Instruction: With pictures omitted, output the records below exactly as they appear.

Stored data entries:

= = = =

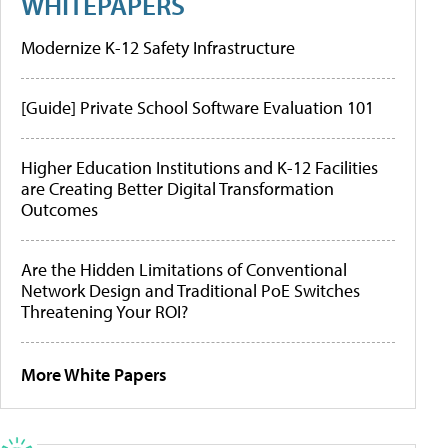
WHITEPAPERS
Modernize K-12 Safety Infrastructure
[Guide] Private School Software Evaluation 101
Higher Education Institutions and K-12 Facilities
are Creating Better Digital Transformation
Outcomes
Are the Hidden Limitations of Conventional
Network Design and Traditional PoE Switches
Threatening Your ROI?
More White Papers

= = = =

Task solution:
WHITEPAPERS
Modernize K-12 Safety Infrastructure
[Guide] Private School Software Evaluation 101
Higher Education Institutions and K-12 Facilities
are Creating Better Digital Transformation
Outcomes
Are the Hidden Limitations of Conventional
Network Design and Traditional PoE Switches
Threatening Your ROI?
More White Papers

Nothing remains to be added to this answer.